Everything in Between is a 2022 Australian drama film directed by Nadi Sha. The film follows an alienated teenager as he learns to find meaning and purpose in a world where he feels he doesn't belong. It stars Jordan Dulieu, Freyja Benjamin, Gigi Edgley, and Martin Crewes. The film was featured in competition under the Cannes Cinéphiles section of the 2024 Cannes Film Festival.

==Plot==
An emotionally numb teenager, Jay Knight, survives a suicide attempt and is taken to hospital, where he meets Liz, an older free-spirited traveller being treated for Coccidioidomycosis. They form a quiet bond that becomes the first time he truly connects with someone.
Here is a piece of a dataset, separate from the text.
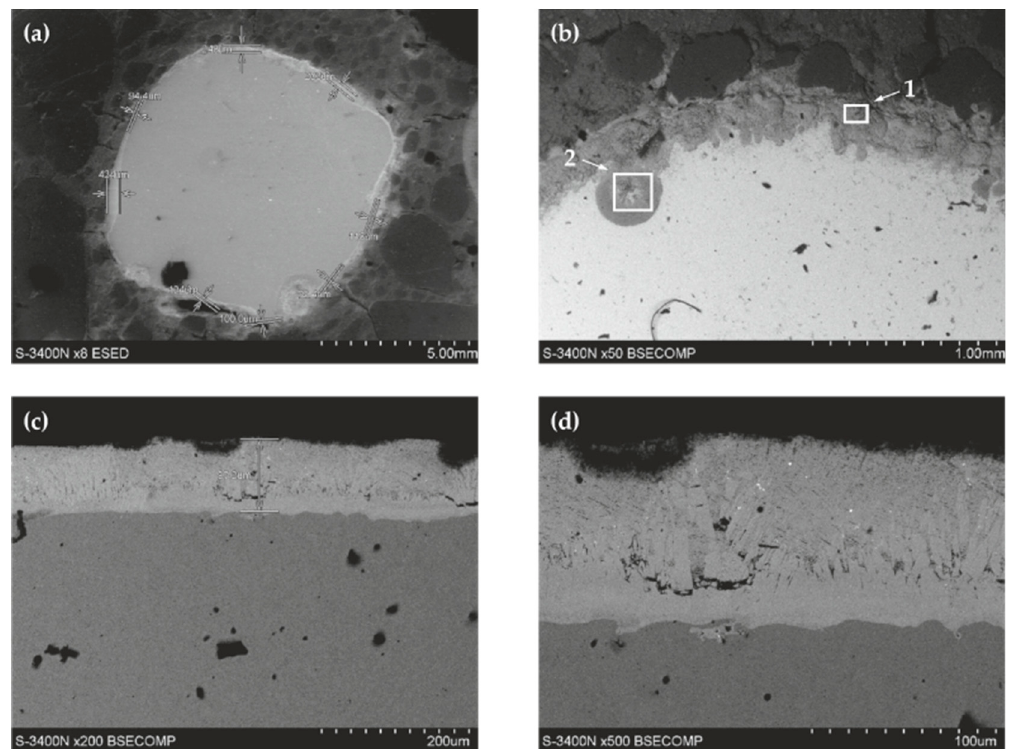
Figure 18. Microstructure of the joint between concrete without chlorides and galvanized reinforcing steel B500SP (SEM): ( a ) general view of a cross-section of a steel bar in concrete ( b ) morphology of the boundary of separation rebar–concrete with marked places 1 and 2 for microanalysis of the chemical composition ( c ) morphology of the zinc coating on the rebar in concrete ( d ) area of the zinc coating with the crack shown in Figure 18c.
As Liz speaks of a premonition that she will die and her condition worsens, Jay is drawn into her struggle. Tension rises at home, where his privileged yet jaded parents fear the relationship will unravel his fragile recovery.

Her prediction proves true. Liz’s sudden death breaks through Jay’s emotional paralysis. In grief, he discovers that feeling — even pain — is reason enough to stay alive.

==Cast==
- Jordan Dulieu as Jason Knight
- Freyja Benjamin as Elizabeth Myers
- Gigi Edgley as Meredith Knight
- Martin Crewes as David Knight
- Siham Yahya as Dr Freeda Yussuf
- Esther Anderson as Linda
- Benjamin Matthews as Dr Lucas Armstrong
- Isabella Bucceri as Myrna

==Release==
The film was released theatrically on October 20, 2022, in Australia, initially opening on 31 screens nationally with an additional 18 locations added in the following week. It was released in North America in February 2024 by Giant Pictures. The film is distributed in the United Kingdom by Bohemia Media.

In 2026, Everything in Between was selected by the Australian Teachers of Media (ATOM) for its Classroom Cinema Program. The film is also available to Australian schools through ClickView, where it is featured as part of the platform's Australian Movies collection.

==Reception==
The film has garnered a box office gross of $24,341 worldwide.

===Critical reception===
The film received mixed to positive reviews. David Stratton awarded the film three and a half stars, praising the performances: "as Liz, Benjamin evokes the young Barbara Hershey, while Dulieu is excellent as the troubled Jay, bringing surprising nuance to what could have been a routine character. Indeed, the entire film is better than you might expect, redeemed by a better-than-average screenplay (by director Nadi Sha and Grant Osborn) and by the actors."

Martin Fabinyi remarked on the film’s subtlety and effective performances, calling Everything in Between "a small film with a big heart." A preview of the film was also featured at the 12th Beijing International Film Festival, where it received attention for its unconventional approach: "such films rewrite the beauty and pain of youth in an alternative form."